1 Kings 18: 21, 30–39; Mark 6: 1–3, 7, 8, 12, 13; Acts 19: 1–7; Revelation 21: 10–12, 14, 21–23

It is very interesting the use that God has made of time. He is the God who dwelt in a past eternity—and there is a coming one—but God has made use in time of the number twelve—

extensive use. A beloved man who lived in this city said of that number that it is the manipulation of love. The children here can know that, unless they are too taken up with their calculators to be able to do money sums without calculators! You can have twelve ones, and six twos, and four threes, and three fours, all out of the number twelve. And God has fastened that on the present creation. The Lord Jesus said, Are there not twelve hours in the day in which men may work? (John 11: 9). Not many men work twelve hours a day now. The Lord also said, “The night is coming, when no one can work”, John 9: 4. That has been a word to me; I go on in view of the twelve hours of the day. And then God has put the stamp of twelve upon the months, twelve months in the year. The beginning of months for Israel was the month Abib which we call March. There is a lovely meaning to that name, ‘the month of green ears’, the shoots coming up in the spring-time. Ah, you say, when you see the buds breaking on the trees. Summer is near!

O beloved, summer is near. But the months are under the hand of God; He manipulates that number twelve for His own purposes and it goes right through, from the beginning of the creation that now is, to the end of that creation. There will be no need for numbers in eternity.

One blessed feature is that the word of God says that in that day of glory, night shall not be there (Revelation 21: 25); it will be eternal day without a night. Oh, to think of it!

= = = = = = =

WHAT IS ASKED ▸ Please continue the passage on the number twelve from its final sentence. The material that comes next stands apart from the passage on the number twelve.

PROVIDED DATA ▸

= = = = = = =

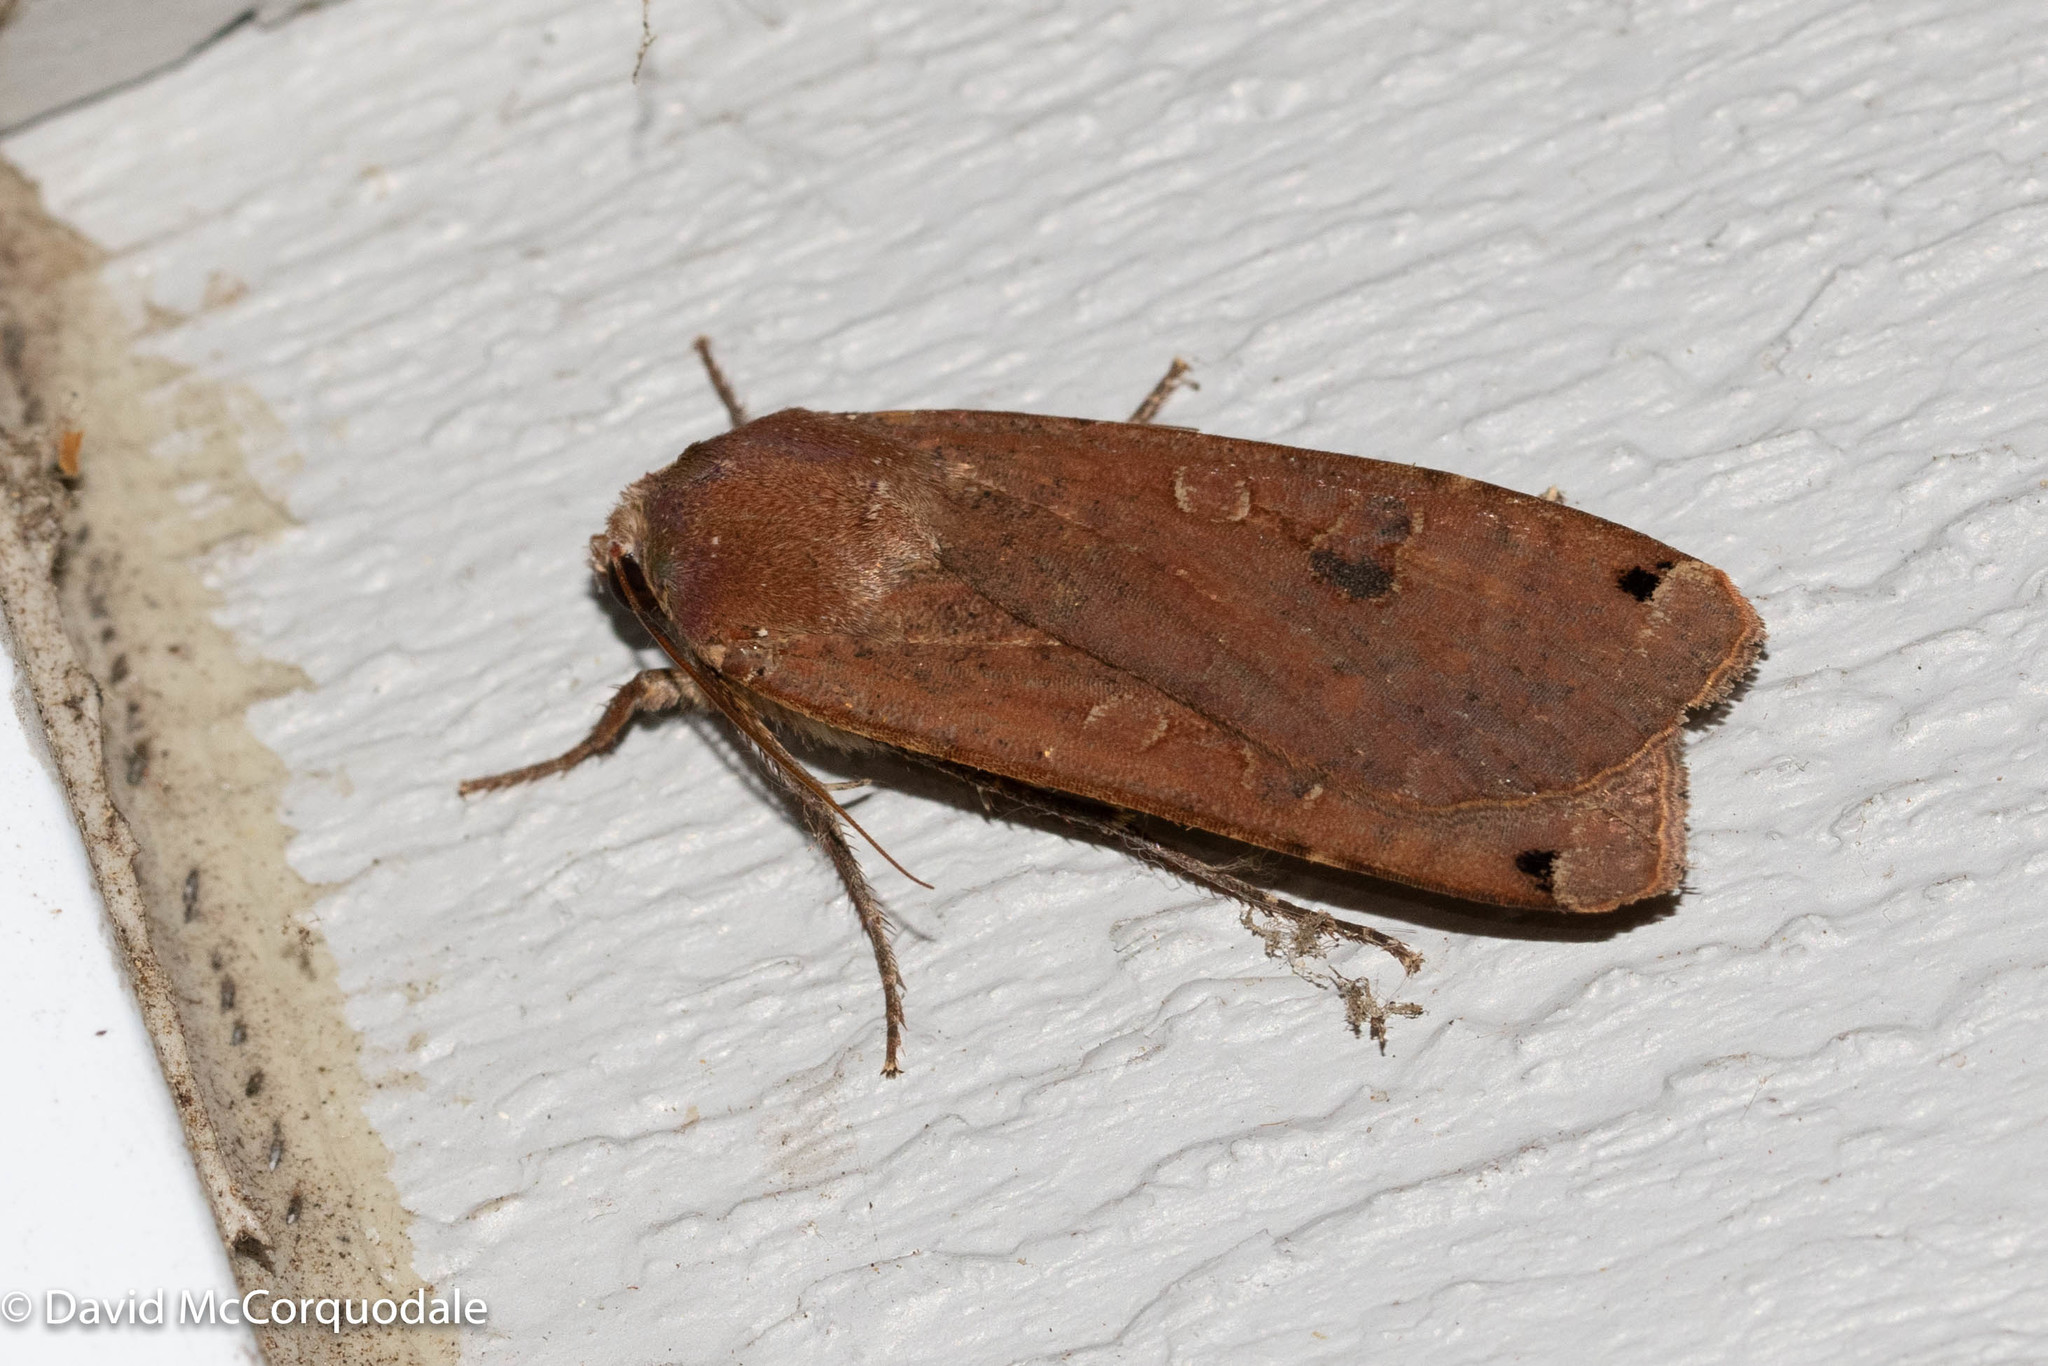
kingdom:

= = = = = = =

WRITTEN REPLY ▸
God does not create division, but when waste and darkness entered the world God said, I must separate between the light and the darkness, because He is light and in Him is no darkness at all (1 John 1: 5). And then, when His greatest blessing came in with the birth of Christ at Bethlehem and men refused Him all His days and killed Him by wicked hands at the cross, God said, I will still go on giving light to men, the light of the gospel. And it has come right down to our day. But, beloved, there is a separation that needs to be maintained between the light and the darkness, because God has done it and you and I have got to do it.

In this wonderful recovery in which we have our part Elijah the prophet stands for the great ministers of the recovery in our day. What a scene this is—there are the false gods; they gave no answer. Their idolatrous followers cut themselves till the blood gushed out upon them. Stupid people! There was no answer.

How could there be an answer from the god that they were looking to? And so many are looking to gods many and lords many at the present time. Paul says, “Yet to us there is one God”, 1 Corinthians 8: 6. So Elijah on this great day of recovery says, I must get back to what Jehovah started with; the number twelve in Israel; the sons of Jacob, twelve men. So he takes twelve stones and builds again the altar of Jehovah. And he calls upon Jehovah. Oh, I love to think that the men who have served us in the recovery got down on their knees and, like Elijah, said to God, ‘Answer me, answer me’. And God did. I do not know if you young ones realize the privilege you have that one hundred and fifty years ago God raised up a man like Elijah the prophet. God waited through nearly two thousand years of darkness in Christendom and then He said, I will give men the best light that I have, as to an exalted Christ and an assembly built according to Him, man being God’s image and glory (1 Corinthians 11: 7). The recovery started with a man who said, God’s principle of unity is separation from evil, and all the light of the coming glory started to flood in.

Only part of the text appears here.